В то же время правительственные меры, направленные на реформирование образовательных систем, нередко не находят в обществе рациональной поддержки. Это отчасти объясняется тем, что при определении правительственной политики часто обнаруживаются идеологические мотивы, звучат высказывания «антипреподавательского-антиучительского» характера, в статусе тех, кто работает в высшей школе, обнаруживают излишнюю свободу, опасную левизну, часто также говорится о чрезмерной растрате финансовых средств на эти нужды, особенно на подготовку учителей. Аргументы специалистов воспринимаются чиновниками как из лишне теоретические и оторванные от реальной жизни. Тем не менее, если в условиях развитого гражданского общества все же существуют инструменты влияния на политические решения (вспомним, например, провал попытки внедрить право-консервативные стандарты по истории в школах США в середине 1990-х годов), то у нас «иной» подход игнорируется куда как легче. Сколько копий было сломано по вопросу о неприменимости систем тестирования в гуманитарных дисциплинах, но конечный результат известен всем.
Когда говорят о вхождении нашей страны в Болонскую систему, то это вызывает отторжение не потому, что использование европейского опыта в России неприменимо, а тем, как интерпретируется этот опыт. Обратим внимание: заимствование (если это явление можно так назвать) коснулось только формальной стороны дела и свелось к введению двухуровневой подготовки по системе бакалавр/магистр и к тезису о переходе к кредитно-модульной системе.
Хорошо известно, что само представление о бакалавриате и магистратуре отличается не только между США и Европой, но и в самих европейских странах. Когда вспоминают о российском дореволюционном опыте, то чаще предпочитают не упоминать о том, что тогдашняя магистратура имела мало общего с тем, что создается сегодня. По существу, она была системой докторской подготовки. Главное же состоит, на мой взгляд, в том, что сама сущность Болонской системы и в целом западноевропейского университетского образования в принципиальном плане отличается от того, как организуется высшее образование у нас. В большинстве европейских стран университеты действительно автономны, и не только потому, что до сих пор сохранили «суверенитет» над своей территорией, куда полиции и властям нет доступа, кроме как по приглашению.

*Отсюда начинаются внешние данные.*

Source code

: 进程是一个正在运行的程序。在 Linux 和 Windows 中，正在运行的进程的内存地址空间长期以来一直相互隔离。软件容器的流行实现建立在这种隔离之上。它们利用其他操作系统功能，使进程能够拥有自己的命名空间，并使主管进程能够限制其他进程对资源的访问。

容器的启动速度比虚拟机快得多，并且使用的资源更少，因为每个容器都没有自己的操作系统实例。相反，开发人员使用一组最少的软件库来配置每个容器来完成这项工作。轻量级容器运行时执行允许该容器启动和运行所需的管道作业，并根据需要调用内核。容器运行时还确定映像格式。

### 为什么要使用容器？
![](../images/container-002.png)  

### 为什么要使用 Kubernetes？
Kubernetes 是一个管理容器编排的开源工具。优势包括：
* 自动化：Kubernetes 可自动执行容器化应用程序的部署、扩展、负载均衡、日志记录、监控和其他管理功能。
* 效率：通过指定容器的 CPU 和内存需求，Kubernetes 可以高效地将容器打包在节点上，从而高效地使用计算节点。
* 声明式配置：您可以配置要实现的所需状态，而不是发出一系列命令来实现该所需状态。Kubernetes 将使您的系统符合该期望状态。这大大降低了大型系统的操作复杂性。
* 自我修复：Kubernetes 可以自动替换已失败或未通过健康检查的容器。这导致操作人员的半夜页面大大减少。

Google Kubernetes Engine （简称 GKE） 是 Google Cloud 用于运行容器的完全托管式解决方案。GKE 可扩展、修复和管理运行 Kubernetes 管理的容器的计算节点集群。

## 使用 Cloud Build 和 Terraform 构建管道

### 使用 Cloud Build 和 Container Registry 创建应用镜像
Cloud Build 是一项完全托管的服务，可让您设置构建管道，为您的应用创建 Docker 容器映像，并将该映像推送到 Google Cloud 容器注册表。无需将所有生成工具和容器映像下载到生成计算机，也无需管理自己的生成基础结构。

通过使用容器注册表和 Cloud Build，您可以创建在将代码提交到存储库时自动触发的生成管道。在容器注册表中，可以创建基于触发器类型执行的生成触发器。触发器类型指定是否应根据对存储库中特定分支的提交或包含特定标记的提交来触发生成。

Не менее важно то, что они, и только они определяют содержание и формы организации подготовки студентов, в условиях же нашей образовательной вертикали такие права предоставлены лишь нескольким великим, которых можно пересчитать на пальцах одной руки. Попытка разделить образование на образование для элиты и для прочих социально опасна.
Если в первой половине 90-х российские высшие учебные заведения получили возможность самостоятельно разрабатывать учебные планы, то вскоре это было полностью сведено на нет внедрением так называемых стандартов, которые уже превратились в оковы для развития образовательной системы. Известно, что вуз имеет право использовать 5 % (!) учебного времени по своему усмотрению, но знают ли господа чиновники, что при лицензировании учебных планов компьютерная программа не допускает отступления от предписанного стандарта даже на один час! Небесспорной является существующая система лицензирования образовательных программ через УМО, которая на практике ставит большинство вузов и факультетов в положение просителей, при этом великие вузы легко устанавливают собственные правила, например, требуя предоставления документов, вовсе отсутствующих в федеральном перечне. Я убежден, что никакая Болонская система не будет работать, если все вузы не получат должную самостоятельность, а на смену стандартам не придут общие требования, ориентированные на конечную цель подготовки студента, и рекомендации.
Большой бедой нашего высшего образования является снобизм, проявляющийся в стремлении идентифицировать себя в качестве особых, и взгляд свысока на тех, кого не относят к этой категории. Если министерство установило критериальные значения для университетов, академий и институтов, то зачем же сеять психологический дискомфорт, заявляя, что поторопились, что они недостойны? Почему столичные вузы изначально выше провинциальных? Почему университеты «классические» «от природы» выше педагогических? Разве не снобизм — и насаждаемый свыше, и процветающий в наших душах — заставил десятки педагогических вузов в последние пятнадцать лет добиваться (и получить) звание «классических» или, на худой конец, гуманитарных университетов?